**Task list:**
1. Answer these from the blog post on Kylie and Simon Fuller:
(a) On what date was the post published?
(b) Which two figures does the post say Morley used to characterize Fuller?
(c) In the first response, about how many years younger than Madonna does the commenter say Kylie is?
2. Rewrite the blog post on Kylie and Simon Fuller from "20 Responses to" up to and including "fab records, too.", changing "blankness" to "emptiness".
3. Write what comes next in the blog post on Kylie and Simon Fuller, continuing after its final sentence.

TWELFTH PARAGRAPH

Wed. April 21, 2004
Categories: Abstract Dynamics

Perhaps the most troubling/ fascinating opposition in Words and Music is that Morley poses between Simon Fuller’s version of Pop and the version of Pop he attributes to Kylie. The opposition just doesn’t convince. I enjoyed Morley’s characterization of Fuller as Agent Smith/ Burroughs’ Death Dwarf, obsessively metastatizing images of himself (and/or his own banal fantasies) across the body of the mediascape. But is Kylie really opposed to 19/ FullerPop? Or did, in fact, Kylie’s passage from soapactress to pop temptress, from theatre school to popstar, pave the way for Fuller’s hegemony? Didn’t Kylie begin to make the Perfoming Arts Popstar acceptable?

20 Responses to “TWELFTH PARAGRAPH”

  1. Stelfox Says:

    sure mark, but kylie’s become something more than fullerpop hasn’t she. she did pass thru it (alvbeit w/ saw) but she’s come out the other side as something a lot more fulsome. she’s like our reverse-madonna (reverse as in she just keeps getting better with age, then again she’s about 10 years younger than madge so this may not be so accurate). in any case, she’s totally come out on the other side, so i can get with morely’s idea here. there’s also a certain blankness about kylie too – how much do we really know about her? this is helpful because it means she can be whatever we want her to be. she’s ripe fore projection. made some fab records, too.

**Available data:**
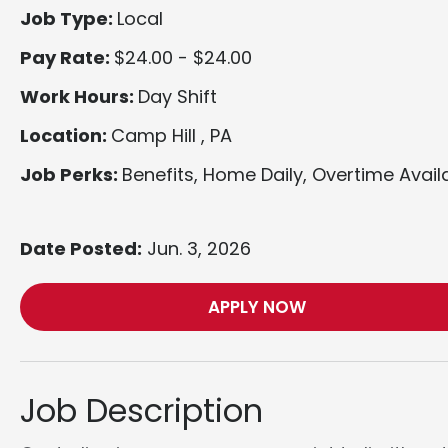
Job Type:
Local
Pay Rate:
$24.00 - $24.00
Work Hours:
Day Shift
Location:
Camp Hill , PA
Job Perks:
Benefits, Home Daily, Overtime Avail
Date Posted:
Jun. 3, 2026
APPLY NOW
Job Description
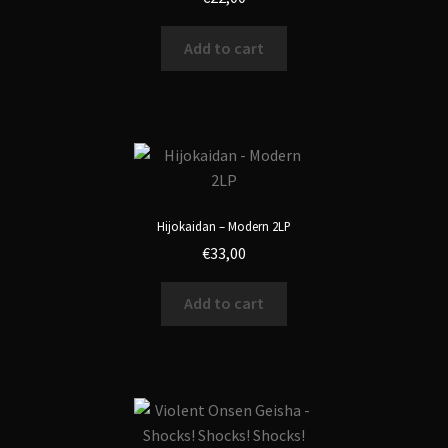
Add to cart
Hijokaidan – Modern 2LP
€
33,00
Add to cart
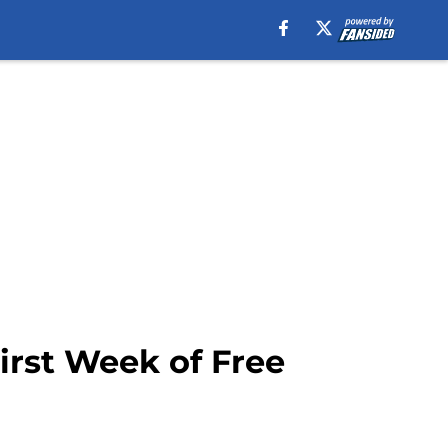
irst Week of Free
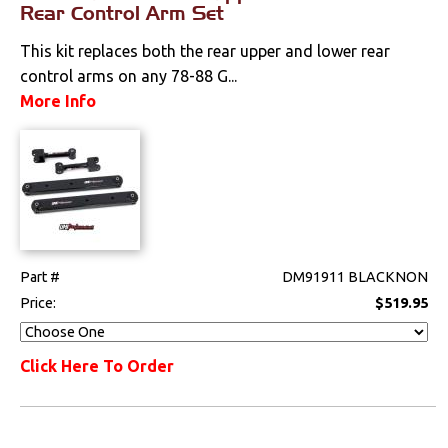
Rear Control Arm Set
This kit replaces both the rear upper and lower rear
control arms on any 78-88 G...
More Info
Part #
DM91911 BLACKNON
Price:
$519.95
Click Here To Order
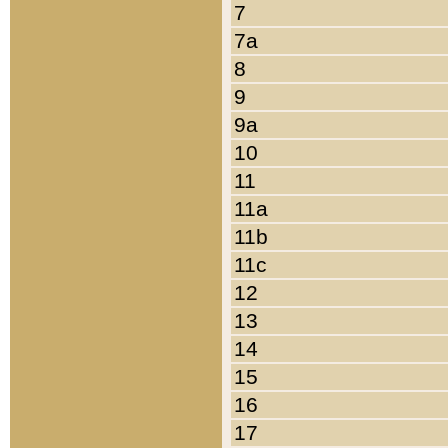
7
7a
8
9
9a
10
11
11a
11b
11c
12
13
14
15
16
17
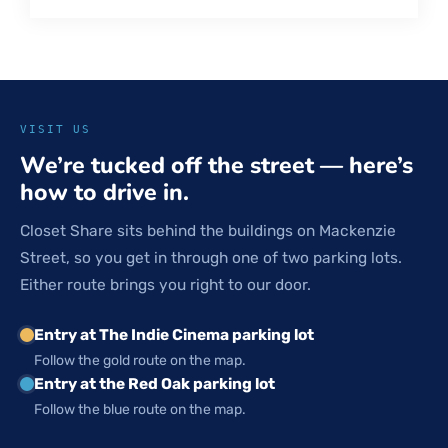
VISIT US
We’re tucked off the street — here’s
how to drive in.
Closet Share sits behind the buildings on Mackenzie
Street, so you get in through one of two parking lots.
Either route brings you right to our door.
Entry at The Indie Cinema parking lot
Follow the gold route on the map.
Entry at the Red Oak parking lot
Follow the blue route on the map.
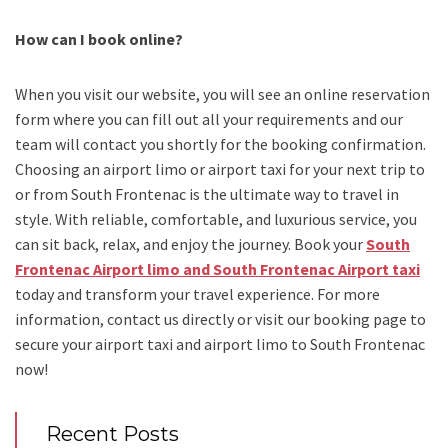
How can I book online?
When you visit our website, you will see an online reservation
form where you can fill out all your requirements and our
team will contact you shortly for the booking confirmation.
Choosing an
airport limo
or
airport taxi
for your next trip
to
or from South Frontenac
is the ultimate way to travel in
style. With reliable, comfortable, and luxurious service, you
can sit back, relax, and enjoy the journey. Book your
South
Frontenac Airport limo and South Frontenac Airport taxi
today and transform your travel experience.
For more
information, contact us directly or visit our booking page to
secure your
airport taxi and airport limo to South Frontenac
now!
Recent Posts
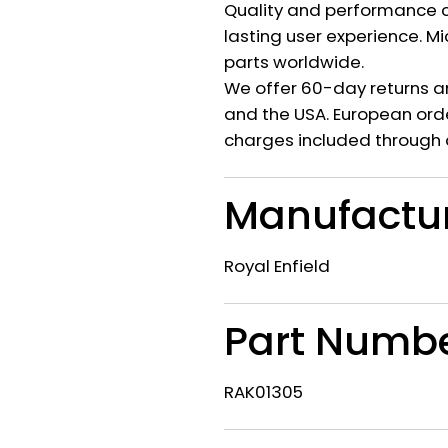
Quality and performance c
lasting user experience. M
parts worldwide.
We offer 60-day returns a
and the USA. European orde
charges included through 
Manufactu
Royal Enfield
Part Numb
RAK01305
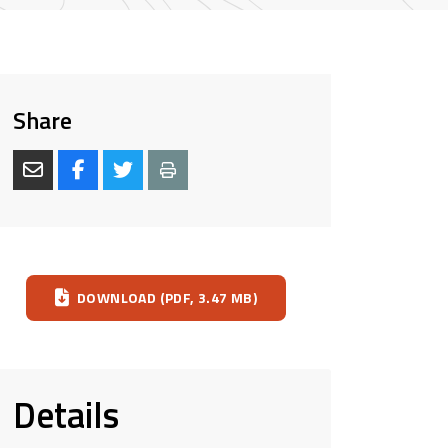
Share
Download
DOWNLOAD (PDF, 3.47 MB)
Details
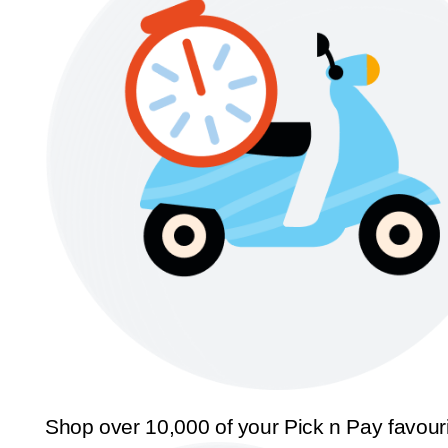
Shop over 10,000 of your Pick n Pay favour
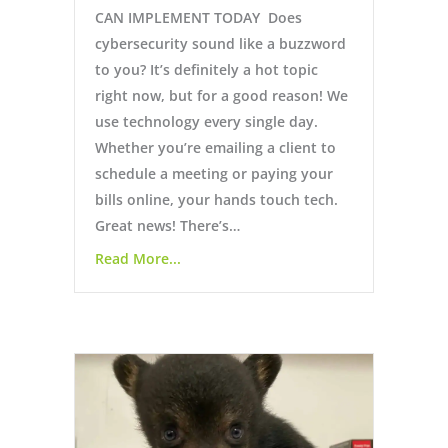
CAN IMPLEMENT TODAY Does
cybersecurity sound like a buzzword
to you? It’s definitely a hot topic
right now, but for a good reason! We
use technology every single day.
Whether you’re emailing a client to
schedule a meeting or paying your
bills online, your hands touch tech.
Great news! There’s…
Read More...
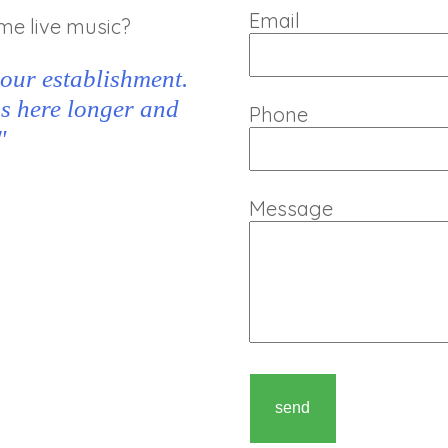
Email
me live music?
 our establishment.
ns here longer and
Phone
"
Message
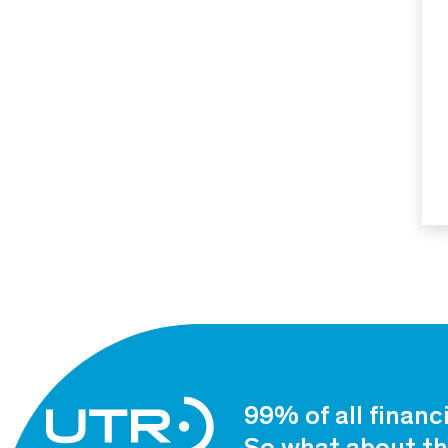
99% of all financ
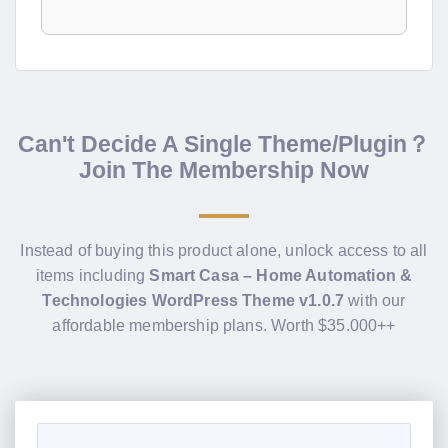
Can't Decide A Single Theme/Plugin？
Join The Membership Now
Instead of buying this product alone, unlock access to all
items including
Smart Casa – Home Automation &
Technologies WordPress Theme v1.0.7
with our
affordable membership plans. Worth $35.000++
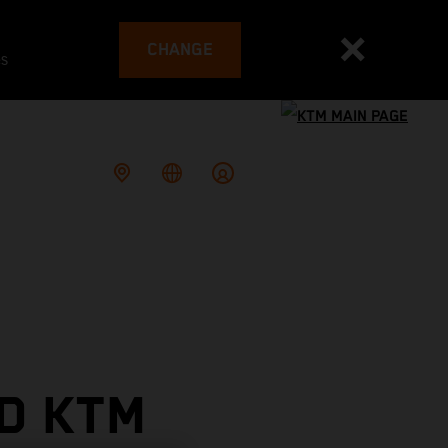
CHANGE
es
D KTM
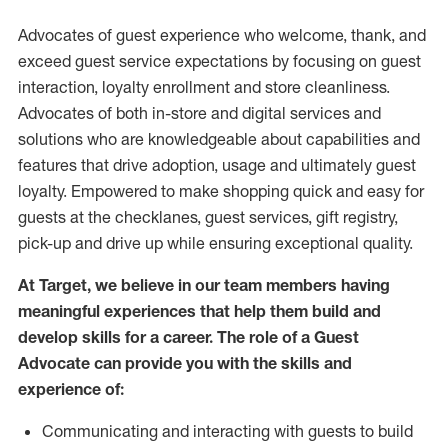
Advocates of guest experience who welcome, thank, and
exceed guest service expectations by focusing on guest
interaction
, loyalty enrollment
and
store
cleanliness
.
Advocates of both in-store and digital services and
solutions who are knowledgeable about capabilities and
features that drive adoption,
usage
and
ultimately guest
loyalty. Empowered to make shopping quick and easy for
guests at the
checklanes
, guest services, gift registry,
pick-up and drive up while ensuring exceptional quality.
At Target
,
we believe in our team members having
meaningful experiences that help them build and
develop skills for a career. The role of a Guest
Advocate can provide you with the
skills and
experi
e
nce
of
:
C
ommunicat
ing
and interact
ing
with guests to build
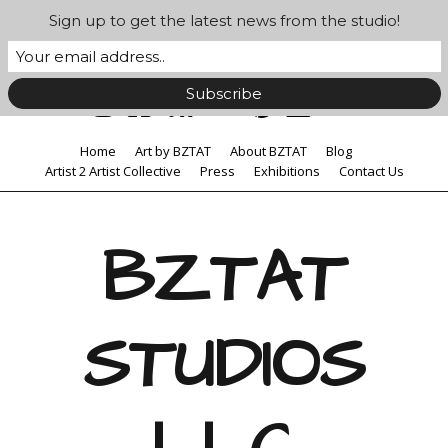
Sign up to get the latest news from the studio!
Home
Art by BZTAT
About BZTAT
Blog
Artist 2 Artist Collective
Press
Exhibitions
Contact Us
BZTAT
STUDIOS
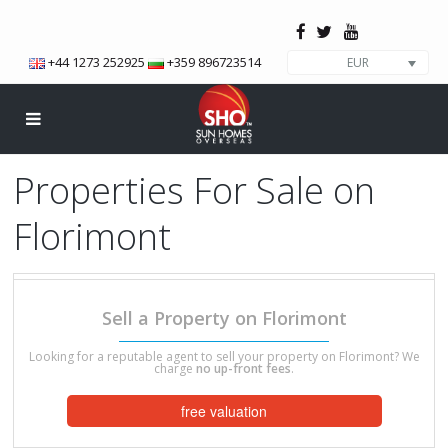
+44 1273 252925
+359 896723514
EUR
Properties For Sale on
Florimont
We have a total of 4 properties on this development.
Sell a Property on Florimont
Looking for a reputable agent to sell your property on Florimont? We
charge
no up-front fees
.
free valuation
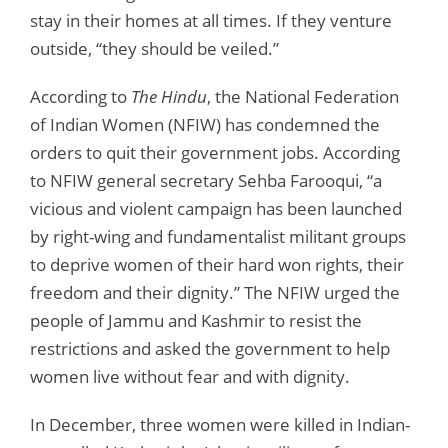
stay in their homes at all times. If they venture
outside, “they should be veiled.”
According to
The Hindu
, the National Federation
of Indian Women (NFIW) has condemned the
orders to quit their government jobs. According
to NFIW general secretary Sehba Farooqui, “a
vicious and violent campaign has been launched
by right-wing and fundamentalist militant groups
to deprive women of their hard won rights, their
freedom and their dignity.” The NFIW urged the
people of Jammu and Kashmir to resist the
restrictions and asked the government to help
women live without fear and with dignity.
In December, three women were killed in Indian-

**Results by task:**
1.
(a) Wednesday, April 21, 2004
(b) Agent Smith and Burroughs' Death Dwarf
(c) About 10 years

2.
20 Responses to “TWELFTH PARAGRAPH”

  1. Stelfox Says:

    sure mark, but kylie’s become something more than fullerpop hasn’t she. she did pass thru it (alvbeit w/ saw) but she’s come out the other side as something a lot more fulsome. she’s like our reverse-madonna (reverse as in she just keeps getting better with age, then again she’s about 10 years younger than madge so this may not be so accurate). in any case, she’s totally come out on the other side, so i can get with morely’s idea here. there’s also a certain emptiness about kylie too – how much do we really know about her? this is helpful because it means she can be whatever we want her to be. she’s ripe fore projection. made some fab records, too.

3.
  2. mark k-punk Says:

    I don’t think the Madonna parallel works at all, even in reverse (Ray of Light was one of her best albums, if not the best, and that’s one of her latest). Kylie’s trajectory is uneven to say the least; I would say that the SAW records are in the main better than what’s she’s done recently (‘Can’t Get’ and ‘Slow’ are the ONLY highlights of her post-SAW period. There have been real atrocities: the smug Pomo of ‘Confide In Me’ [you know it’s all over for an artist when they start ‘deconstructing their own image’ in videos] and the unspeakable embarrassment of ‘Some Kind of Bliss.’)
    The distinction between Fullerpop and ‘Can’t Get You Out of My Head’ seems to be so wafer thin as to be negligilble; so she’s got Cathy Dennis writing songs for her instead of SAW, so what?
    Sure,. you can project what you want onto Kylie, but that her makes her empty and unenticing to me….

  3. Baal Says:

    I like the book a lot (it got me into Tangerine Dream)….. but I couldnt help feeling it was vast rickety structure, bulging and falling apart in palces, based on one man’s rather ill defined attraction towards a rather boring popstrell with one good song, who can mean anything because ultimately she means *nothing*.

  4. scott Says:

    Baal OTM and i guess Mark too and i do think Ray of Light a good LP but really the only thing the generalist of Madge needs is a CD of ‘Immaculate Colletion’ so, really, behave…

  5. Philip Says:

    Ok I haven’t read the book, aside from bits of it standing furtively in the Waterstone’s where I used to work. What strikes me though is that in all the paens to this work I’ve read over the months, no one has mentioned Morley’s quite gargantuan ego… I was quite taken aback by it in fact…

  6. scott Says:

    oh god yes, it’s a well-known thing up there in mcr.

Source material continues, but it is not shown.